Dia menjadi dokter termal yang disegani di Salsomaggiore, sebuah kota di Italia utara yang dikenal karena pemandian air panasnya, tempat dia terus merawat pasiennya sampai kuncian dikunci.

Kerabat Mouradian, yang berpisah antara Suriah dan Lebanon, sangat sedih karena tidak bisa mengucapkan selamat tinggal terakhir karena pembatasan perjalanan. Keponakannya di Beirut, Sarkis Kerkezian, menulis di Facebook: "Dia ada di sana untuk kita semua pada saat kesulitan dan ketika kita memiliki masalah kesehatan.
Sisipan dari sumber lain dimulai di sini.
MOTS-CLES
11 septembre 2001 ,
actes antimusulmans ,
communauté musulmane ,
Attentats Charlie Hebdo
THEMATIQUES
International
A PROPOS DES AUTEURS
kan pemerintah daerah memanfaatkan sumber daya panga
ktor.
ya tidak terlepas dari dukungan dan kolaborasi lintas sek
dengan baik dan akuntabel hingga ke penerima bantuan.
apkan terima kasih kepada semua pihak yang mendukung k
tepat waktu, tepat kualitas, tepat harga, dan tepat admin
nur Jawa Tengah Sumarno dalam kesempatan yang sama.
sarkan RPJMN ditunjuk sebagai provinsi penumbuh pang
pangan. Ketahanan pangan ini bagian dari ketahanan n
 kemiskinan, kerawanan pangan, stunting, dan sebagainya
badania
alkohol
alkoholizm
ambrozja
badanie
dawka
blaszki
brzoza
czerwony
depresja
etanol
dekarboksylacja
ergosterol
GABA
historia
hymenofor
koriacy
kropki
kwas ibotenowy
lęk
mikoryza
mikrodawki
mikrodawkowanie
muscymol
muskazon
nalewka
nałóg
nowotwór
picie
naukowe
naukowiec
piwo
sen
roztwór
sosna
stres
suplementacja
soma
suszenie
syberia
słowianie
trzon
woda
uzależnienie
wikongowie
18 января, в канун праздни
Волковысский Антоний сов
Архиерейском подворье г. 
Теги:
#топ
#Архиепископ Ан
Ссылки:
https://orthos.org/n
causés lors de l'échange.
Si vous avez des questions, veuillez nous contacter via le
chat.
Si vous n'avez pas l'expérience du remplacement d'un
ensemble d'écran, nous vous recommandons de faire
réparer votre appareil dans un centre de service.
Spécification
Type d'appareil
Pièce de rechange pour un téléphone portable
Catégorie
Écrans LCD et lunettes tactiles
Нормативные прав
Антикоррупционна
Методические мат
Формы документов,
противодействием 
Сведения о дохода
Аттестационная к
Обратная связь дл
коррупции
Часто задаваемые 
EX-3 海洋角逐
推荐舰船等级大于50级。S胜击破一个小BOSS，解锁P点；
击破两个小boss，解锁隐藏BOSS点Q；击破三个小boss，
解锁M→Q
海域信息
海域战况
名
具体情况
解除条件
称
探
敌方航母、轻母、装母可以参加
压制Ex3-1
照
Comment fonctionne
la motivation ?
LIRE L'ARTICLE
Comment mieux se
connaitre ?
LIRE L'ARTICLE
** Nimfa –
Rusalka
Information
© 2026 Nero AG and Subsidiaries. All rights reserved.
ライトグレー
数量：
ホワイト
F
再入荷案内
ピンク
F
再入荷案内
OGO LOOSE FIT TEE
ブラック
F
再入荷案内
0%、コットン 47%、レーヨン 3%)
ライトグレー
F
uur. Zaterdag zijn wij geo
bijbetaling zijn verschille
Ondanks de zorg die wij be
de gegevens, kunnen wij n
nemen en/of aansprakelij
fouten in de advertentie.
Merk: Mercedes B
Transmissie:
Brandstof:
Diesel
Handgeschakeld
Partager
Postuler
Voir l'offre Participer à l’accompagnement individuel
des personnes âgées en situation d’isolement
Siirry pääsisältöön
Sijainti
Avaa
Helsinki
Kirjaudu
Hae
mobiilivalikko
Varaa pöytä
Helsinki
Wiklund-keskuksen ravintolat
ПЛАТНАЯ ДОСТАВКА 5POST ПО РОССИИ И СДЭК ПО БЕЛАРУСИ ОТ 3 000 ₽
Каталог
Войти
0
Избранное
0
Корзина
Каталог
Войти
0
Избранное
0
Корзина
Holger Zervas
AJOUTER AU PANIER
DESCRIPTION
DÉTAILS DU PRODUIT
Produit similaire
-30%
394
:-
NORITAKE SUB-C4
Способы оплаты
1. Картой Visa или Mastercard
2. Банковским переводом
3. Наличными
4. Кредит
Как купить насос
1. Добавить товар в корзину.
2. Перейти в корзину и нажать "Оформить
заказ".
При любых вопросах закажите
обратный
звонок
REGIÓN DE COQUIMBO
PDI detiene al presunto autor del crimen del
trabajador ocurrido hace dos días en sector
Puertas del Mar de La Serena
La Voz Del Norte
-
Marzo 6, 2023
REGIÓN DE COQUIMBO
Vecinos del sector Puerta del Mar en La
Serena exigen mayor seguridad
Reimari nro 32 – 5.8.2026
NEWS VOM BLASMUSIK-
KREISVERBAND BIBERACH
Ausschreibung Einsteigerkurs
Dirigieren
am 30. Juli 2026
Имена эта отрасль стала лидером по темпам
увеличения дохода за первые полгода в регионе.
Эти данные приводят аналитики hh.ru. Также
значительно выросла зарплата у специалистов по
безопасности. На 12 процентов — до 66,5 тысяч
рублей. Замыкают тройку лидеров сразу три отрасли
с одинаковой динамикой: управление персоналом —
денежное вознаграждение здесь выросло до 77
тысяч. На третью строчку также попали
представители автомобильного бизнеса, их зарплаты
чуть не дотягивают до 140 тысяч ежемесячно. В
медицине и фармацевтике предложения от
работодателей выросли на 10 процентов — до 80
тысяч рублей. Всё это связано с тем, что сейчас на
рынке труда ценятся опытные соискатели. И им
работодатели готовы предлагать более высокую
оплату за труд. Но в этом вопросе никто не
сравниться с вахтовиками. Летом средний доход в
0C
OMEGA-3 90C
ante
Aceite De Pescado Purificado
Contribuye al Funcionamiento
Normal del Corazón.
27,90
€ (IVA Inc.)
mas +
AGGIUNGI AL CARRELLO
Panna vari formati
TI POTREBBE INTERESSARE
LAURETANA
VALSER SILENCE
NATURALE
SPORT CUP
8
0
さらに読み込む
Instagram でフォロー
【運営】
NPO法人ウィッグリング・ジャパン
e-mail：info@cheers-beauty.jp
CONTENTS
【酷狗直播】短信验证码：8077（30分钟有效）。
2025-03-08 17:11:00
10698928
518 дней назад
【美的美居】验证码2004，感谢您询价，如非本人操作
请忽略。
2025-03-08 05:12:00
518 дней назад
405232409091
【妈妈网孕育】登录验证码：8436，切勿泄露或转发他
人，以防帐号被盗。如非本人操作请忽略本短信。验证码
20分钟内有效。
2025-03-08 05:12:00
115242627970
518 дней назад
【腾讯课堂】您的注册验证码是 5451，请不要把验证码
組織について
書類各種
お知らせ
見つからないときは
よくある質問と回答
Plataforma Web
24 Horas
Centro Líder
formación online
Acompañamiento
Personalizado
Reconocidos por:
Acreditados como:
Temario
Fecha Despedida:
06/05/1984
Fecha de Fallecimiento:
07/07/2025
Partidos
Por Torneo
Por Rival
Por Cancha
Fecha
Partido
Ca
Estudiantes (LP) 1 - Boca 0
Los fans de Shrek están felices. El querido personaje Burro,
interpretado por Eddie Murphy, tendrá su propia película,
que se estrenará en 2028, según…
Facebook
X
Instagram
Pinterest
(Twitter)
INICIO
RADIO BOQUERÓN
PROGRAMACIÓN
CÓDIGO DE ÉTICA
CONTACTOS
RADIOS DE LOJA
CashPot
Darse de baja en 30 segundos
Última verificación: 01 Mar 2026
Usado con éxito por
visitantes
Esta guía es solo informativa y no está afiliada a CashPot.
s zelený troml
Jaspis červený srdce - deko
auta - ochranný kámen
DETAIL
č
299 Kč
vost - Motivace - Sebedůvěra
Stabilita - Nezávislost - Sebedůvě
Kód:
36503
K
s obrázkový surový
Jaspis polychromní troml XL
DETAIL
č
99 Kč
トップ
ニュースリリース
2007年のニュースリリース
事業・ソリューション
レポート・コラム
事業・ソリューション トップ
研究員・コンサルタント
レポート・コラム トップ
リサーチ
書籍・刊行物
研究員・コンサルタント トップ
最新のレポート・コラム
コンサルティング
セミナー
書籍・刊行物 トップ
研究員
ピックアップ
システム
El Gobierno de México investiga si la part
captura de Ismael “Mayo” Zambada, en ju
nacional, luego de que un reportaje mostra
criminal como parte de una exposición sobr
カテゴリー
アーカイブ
"Pemarah dengan selera humor yang unik, baik hati, mencintai dan peduli kepada semua keluarga dan teman-temannya. Dia meninggalkan jejak dengan semua orang yang mengenalnya dengan semangat uniknya."

Rekannya Roberta Bianchi mengatakan di halaman media sosialnya: "Ketika Anda pergi ke India atau Cina selama beberapa minggu, semua orang akan merindukan Anda. Sekarang Anda pergi selamanya, Anda akan meninggalkan kekosongan yang tidak dapat dijembatani. Dia adalah seorang kolega , seorang teman, penuntun spiritual bagi kita semua. " Mirko Avesani, seorang ahli saraf dari wilayah Lombardy yang mengenal Mouradian, mengatakan kepada Al Jazeera bahwa dokter-dokter Arab ini, yang telah membayar pengorbanan tertinggi, harus diingat.

"Imigrasi seharusnya tidak hanya dikaitkan dengan masalah. Pengorbanan para dokter ini mengajarkan kita pelajaran penting, untuk referensi di masa depan," katanya.